▶ **Task goal**
Please return the lines of the data below, word for word, from the first line through the line containing "to .NET and Docker</span></span>".
..............................
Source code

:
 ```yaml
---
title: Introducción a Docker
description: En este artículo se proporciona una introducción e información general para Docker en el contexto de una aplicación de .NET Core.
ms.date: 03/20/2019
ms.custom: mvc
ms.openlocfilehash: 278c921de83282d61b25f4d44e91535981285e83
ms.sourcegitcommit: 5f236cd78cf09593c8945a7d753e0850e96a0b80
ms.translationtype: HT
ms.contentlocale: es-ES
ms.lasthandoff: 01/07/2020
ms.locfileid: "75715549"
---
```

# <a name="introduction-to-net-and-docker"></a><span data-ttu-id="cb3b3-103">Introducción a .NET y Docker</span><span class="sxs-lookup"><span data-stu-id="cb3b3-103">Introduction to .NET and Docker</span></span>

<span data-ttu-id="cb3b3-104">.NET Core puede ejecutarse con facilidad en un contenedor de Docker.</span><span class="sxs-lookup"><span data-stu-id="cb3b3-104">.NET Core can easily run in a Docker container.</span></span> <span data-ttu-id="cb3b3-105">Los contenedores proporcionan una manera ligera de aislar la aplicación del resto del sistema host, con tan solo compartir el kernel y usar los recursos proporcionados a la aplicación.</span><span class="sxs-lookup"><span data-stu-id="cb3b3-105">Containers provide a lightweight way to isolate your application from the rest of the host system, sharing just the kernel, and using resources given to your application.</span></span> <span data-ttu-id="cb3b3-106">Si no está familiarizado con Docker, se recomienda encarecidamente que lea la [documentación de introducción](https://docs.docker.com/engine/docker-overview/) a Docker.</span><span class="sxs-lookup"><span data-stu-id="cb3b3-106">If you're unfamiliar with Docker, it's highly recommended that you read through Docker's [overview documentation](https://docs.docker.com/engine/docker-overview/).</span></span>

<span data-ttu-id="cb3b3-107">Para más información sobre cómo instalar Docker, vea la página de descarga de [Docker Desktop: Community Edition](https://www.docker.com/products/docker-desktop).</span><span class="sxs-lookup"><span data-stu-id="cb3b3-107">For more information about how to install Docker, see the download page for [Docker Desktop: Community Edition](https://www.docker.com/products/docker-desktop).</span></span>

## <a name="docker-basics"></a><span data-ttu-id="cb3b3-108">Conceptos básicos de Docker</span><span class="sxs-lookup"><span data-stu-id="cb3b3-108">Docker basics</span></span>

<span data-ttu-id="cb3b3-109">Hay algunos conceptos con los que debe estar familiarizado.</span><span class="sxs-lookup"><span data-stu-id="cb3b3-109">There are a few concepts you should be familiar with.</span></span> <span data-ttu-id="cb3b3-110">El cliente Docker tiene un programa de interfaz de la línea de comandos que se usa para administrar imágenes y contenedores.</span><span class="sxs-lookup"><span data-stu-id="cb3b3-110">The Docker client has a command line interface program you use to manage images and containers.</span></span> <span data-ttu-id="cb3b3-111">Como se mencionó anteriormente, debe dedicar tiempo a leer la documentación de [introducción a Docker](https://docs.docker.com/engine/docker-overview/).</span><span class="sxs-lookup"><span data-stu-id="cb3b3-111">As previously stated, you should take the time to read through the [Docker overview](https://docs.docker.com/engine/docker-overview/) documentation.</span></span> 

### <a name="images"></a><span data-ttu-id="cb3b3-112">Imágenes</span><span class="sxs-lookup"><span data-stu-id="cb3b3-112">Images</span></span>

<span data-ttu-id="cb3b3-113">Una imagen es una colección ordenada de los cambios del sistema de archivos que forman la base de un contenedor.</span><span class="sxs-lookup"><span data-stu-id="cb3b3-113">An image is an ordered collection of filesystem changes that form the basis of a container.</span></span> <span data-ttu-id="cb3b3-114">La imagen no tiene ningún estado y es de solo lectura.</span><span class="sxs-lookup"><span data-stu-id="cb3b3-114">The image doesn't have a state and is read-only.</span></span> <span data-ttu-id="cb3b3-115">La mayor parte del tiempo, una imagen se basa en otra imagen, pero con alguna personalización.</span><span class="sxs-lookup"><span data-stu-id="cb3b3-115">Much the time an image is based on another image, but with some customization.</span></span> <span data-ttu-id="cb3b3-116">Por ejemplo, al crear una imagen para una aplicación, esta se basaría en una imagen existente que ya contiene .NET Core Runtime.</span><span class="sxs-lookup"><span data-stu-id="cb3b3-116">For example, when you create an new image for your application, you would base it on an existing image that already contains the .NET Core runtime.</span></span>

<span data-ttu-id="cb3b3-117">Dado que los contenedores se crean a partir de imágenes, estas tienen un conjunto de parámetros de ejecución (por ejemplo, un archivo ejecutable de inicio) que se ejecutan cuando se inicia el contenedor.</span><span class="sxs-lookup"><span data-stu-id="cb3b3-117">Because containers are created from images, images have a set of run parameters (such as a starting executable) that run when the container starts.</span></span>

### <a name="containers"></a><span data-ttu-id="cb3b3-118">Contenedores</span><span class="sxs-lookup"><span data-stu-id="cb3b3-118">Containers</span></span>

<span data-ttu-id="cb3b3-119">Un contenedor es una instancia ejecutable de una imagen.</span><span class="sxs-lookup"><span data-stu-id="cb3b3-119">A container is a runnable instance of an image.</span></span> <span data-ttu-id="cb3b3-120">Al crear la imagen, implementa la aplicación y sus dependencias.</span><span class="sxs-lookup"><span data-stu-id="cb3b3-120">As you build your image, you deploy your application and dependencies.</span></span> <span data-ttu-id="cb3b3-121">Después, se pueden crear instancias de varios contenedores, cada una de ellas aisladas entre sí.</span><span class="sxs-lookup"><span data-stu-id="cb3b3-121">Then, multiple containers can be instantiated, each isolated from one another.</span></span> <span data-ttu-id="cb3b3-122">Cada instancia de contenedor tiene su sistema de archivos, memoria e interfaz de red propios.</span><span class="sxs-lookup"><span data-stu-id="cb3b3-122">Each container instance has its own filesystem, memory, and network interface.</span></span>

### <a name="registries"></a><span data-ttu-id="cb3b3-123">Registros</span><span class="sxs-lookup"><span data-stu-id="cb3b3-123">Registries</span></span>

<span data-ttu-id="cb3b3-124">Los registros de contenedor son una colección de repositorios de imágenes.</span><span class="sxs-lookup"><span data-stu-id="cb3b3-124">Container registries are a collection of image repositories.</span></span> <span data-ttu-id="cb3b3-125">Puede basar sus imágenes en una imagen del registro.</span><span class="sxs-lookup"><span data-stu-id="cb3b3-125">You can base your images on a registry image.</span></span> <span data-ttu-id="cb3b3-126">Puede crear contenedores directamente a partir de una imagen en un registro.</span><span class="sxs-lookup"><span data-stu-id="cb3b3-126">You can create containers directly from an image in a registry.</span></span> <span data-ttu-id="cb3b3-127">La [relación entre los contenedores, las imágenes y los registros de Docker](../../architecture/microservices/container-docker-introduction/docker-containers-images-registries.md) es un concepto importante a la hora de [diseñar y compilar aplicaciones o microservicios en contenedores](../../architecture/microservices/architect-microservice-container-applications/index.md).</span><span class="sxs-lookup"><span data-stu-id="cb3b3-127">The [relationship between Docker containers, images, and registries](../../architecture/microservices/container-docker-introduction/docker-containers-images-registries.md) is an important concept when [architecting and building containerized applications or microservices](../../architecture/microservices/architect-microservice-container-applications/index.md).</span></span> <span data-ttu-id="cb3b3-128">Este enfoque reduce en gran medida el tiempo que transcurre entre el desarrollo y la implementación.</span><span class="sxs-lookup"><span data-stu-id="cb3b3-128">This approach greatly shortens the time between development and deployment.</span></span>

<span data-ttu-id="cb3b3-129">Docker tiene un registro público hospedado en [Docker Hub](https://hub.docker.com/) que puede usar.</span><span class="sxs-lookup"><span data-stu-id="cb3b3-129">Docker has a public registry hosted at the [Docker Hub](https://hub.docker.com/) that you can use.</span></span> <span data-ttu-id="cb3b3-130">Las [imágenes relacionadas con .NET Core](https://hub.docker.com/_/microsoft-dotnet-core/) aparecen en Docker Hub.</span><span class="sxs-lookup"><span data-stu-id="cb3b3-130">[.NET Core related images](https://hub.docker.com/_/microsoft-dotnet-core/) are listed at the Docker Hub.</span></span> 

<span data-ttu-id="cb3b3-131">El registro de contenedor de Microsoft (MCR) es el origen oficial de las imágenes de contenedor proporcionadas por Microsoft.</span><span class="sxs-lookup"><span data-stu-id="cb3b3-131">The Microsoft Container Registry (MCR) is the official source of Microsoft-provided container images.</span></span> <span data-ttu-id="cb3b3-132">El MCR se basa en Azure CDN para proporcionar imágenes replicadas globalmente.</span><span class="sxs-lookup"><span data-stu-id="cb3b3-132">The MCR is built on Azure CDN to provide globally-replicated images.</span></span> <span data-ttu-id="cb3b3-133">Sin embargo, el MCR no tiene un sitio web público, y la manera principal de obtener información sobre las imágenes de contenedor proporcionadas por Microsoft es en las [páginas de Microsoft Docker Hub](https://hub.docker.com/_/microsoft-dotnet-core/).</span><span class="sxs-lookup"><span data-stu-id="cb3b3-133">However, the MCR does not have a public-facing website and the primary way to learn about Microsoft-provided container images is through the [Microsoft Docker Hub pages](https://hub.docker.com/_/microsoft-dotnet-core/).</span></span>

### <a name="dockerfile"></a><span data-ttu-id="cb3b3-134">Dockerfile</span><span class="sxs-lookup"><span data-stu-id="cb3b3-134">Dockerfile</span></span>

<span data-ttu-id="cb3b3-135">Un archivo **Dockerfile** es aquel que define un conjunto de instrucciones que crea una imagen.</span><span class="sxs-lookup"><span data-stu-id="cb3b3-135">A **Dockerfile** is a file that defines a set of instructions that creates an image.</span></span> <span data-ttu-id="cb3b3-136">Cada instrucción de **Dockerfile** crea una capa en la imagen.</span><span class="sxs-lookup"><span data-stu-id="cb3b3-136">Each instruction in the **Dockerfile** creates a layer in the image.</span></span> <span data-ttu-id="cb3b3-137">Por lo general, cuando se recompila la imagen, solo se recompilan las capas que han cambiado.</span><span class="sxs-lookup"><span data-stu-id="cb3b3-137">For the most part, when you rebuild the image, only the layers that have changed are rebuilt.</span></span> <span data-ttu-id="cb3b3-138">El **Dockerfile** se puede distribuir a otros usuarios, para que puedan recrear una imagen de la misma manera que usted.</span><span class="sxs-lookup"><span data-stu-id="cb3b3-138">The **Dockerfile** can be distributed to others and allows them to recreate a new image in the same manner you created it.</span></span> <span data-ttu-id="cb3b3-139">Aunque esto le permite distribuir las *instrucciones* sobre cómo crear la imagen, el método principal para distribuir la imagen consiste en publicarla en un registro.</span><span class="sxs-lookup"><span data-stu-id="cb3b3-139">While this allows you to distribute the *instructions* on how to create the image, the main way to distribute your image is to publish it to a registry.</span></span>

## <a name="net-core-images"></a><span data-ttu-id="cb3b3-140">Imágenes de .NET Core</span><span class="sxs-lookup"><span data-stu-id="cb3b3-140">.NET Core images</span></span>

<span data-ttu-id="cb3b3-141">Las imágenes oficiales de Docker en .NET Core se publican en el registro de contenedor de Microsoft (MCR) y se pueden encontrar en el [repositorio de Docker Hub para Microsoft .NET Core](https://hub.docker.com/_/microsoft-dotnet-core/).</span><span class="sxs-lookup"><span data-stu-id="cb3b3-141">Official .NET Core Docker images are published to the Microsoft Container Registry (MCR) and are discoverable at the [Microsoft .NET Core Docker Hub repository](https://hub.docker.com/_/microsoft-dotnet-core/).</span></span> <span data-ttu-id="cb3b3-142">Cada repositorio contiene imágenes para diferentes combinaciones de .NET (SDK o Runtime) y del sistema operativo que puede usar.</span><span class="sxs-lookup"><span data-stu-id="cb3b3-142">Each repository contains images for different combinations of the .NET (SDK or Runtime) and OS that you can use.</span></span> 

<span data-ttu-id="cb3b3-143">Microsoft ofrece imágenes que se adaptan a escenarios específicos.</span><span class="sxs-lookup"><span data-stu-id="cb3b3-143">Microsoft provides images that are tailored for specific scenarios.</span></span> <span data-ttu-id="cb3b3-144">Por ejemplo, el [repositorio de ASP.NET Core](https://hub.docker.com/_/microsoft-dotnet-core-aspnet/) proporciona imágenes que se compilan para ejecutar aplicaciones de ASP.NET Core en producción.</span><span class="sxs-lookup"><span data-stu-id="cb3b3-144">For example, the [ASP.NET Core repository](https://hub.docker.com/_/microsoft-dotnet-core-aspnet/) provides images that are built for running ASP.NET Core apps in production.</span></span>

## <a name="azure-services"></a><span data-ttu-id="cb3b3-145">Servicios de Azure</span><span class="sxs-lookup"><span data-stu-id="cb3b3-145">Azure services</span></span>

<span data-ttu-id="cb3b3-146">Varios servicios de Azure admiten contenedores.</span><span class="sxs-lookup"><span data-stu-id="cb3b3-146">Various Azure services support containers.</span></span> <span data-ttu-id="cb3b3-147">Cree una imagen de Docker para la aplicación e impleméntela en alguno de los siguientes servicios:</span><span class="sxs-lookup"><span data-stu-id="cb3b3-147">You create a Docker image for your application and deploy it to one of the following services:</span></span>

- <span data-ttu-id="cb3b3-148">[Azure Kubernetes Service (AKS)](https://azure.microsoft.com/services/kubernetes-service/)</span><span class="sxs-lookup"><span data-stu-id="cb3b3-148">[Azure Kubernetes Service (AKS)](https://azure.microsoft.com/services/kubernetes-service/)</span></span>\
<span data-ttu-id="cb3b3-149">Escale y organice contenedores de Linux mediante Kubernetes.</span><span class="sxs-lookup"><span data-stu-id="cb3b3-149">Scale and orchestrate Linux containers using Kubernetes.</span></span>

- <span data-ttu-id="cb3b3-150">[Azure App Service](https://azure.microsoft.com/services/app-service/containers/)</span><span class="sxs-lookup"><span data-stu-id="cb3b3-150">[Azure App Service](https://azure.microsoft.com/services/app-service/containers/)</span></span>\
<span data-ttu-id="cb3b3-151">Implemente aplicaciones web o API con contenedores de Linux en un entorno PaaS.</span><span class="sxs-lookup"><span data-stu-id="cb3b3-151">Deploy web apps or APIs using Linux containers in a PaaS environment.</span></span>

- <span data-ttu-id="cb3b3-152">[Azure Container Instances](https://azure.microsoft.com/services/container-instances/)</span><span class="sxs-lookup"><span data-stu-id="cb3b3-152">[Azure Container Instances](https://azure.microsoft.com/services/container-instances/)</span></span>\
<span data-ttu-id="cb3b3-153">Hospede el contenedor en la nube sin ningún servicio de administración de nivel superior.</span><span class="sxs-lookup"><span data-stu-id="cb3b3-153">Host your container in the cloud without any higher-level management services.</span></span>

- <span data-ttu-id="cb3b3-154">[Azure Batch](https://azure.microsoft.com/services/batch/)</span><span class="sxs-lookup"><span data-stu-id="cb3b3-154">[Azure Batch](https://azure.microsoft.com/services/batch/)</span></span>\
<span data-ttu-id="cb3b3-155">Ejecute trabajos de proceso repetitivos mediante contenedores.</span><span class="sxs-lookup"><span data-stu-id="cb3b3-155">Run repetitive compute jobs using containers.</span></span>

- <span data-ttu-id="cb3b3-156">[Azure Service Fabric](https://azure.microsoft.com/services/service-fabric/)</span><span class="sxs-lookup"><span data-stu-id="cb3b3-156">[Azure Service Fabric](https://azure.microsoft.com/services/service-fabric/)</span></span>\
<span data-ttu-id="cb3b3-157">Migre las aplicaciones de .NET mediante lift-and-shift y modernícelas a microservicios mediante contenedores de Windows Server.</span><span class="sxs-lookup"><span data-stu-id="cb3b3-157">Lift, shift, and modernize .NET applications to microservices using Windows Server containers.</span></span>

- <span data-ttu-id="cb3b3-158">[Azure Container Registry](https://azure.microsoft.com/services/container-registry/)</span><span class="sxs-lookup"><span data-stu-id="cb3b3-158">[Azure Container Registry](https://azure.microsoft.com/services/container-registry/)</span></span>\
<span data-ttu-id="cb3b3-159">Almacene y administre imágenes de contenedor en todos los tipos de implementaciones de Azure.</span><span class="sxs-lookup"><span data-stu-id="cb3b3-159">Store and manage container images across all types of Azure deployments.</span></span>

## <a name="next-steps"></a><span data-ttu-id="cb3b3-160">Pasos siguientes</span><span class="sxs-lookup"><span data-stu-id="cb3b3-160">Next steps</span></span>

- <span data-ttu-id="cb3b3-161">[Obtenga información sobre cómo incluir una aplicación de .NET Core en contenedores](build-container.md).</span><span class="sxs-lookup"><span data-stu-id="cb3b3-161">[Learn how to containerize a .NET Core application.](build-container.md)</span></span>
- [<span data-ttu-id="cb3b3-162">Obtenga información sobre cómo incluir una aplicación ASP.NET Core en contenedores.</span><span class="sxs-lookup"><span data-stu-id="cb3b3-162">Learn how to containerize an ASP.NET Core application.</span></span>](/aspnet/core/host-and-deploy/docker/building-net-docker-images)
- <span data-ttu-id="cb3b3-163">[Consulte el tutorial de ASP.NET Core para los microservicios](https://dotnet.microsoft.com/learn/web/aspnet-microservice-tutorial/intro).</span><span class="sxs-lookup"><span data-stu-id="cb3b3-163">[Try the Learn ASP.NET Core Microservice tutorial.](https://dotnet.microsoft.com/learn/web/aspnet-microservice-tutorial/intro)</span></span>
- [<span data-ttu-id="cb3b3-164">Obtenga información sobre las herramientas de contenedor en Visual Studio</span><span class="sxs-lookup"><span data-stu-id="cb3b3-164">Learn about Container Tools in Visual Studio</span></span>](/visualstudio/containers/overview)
..............................
▶ **Task answer**
Source code

:
 ```yaml
---
title: Introducción a Docker
description: En este artículo se proporciona una introducción e información general para Docker en el contexto de una aplicación de .NET Core.
ms.date: 03/20/2019
ms.custom: mvc
ms.openlocfilehash: 278c921de83282d61b25f4d44e91535981285e83
ms.sourcegitcommit: 5f236cd78cf09593c8945a7d753e0850e96a0b80
ms.translationtype: HT
ms.contentlocale: es-ES
ms.lasthandoff: 01/07/2020
ms.locfileid: "75715549"
---
```

# <a name="introduction-to-net-and-docker"></a><span data-ttu-id="cb3b3-103">Introducción a .NET y Docker</span><span class="sxs-lookup"><span data-stu-id="cb3b3-103">Introduction to .NET and Docker</span></span>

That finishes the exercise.